Data for this task: Begin
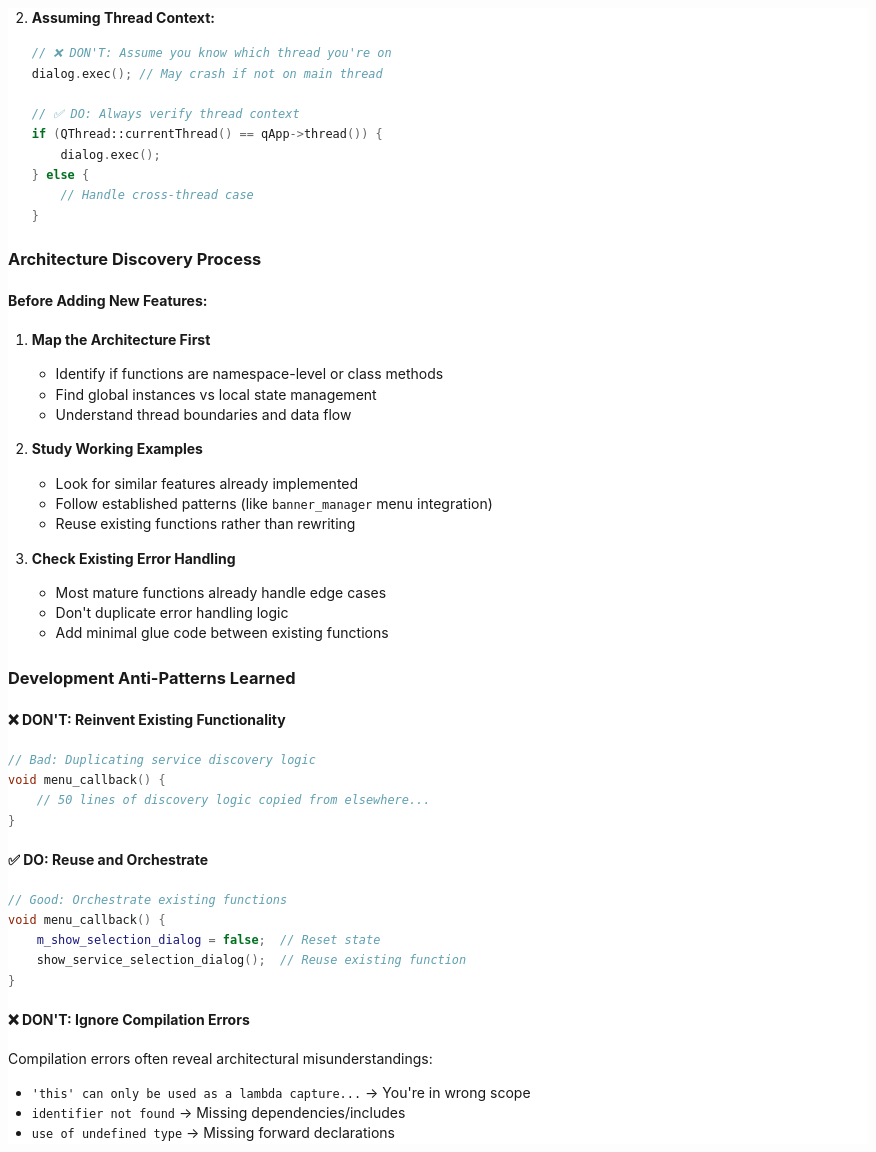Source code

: 2. **Assuming Thread Context:**
   ```cpp
   // ❌ DON'T: Assume you know which thread you're on
   dialog.exec(); // May crash if not on main thread
   
   // ✅ DO: Always verify thread context
   if (QThread::currentThread() == qApp->thread()) {
       dialog.exec();
   } else {
       // Handle cross-thread case
   }
   ```

### Architecture Discovery Process

#### Before Adding New Features:
1. **Map the Architecture First**
   - Identify if functions are namespace-level or class methods
   - Find global instances vs local state management
   - Understand thread boundaries and data flow

2. **Study Working Examples**
   - Look for similar features already implemented
   - Follow established patterns (like `banner_manager` menu integration)
   - Reuse existing functions rather than rewriting

3. **Check Existing Error Handling**
   - Most mature functions already handle edge cases
   - Don't duplicate error handling logic
   - Add minimal glue code between existing functions

### Development Anti-Patterns Learned

#### ❌ DON'T: Reinvent Existing Functionality
```cpp
// Bad: Duplicating service discovery logic
void menu_callback() {
    // 50 lines of discovery logic copied from elsewhere...
}
```

#### ✅ DO: Reuse and Orchestrate
```cpp
// Good: Orchestrate existing functions
void menu_callback() {
    m_show_selection_dialog = false;  // Reset state
    show_service_selection_dialog();  // Reuse existing function
}
```

#### ❌ DON'T: Ignore Compilation Errors
Compilation errors often reveal architectural misunderstandings:
- `'this' can only be used as a lambda capture...` → You're in wrong scope
- `identifier not found` → Missing dependencies/includes
- `use of undefined type` → Missing forward declarations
Data for this task: End
• Task: Please retype exactly, and only, the lines starting at the one that contains "3. **Check Existing Error Handling**" and ending with the last line of the material.

• Solution below:
3. **Check Existing Error Handling**
   - Most mature functions already handle edge cases
   - Don't duplicate error handling logic
   - Add minimal glue code between existing functions

### Development Anti-Patterns Learned

#### ❌ DON'T: Reinvent Existing Functionality
```cpp
// Bad: Duplicating service discovery logic
void menu_callback() {
    // 50 lines of discovery logic copied from elsewhere...
}
```

#### ✅ DO: Reuse and Orchestrate
```cpp
// Good: Orchestrate existing functions
void menu_callback() {
    m_show_selection_dialog = false;  // Reset state
    show_service_selection_dialog();  // Reuse existing function
}
```

#### ❌ DON'T: Ignore Compilation Errors
Compilation errors often reveal architectural misunderstandings:
- `'this' can only be used as a lambda capture...` → You're in wrong scope
- `identifier not found` → Missing dependencies/includes
- `use of undefined type` → Missing forward declarations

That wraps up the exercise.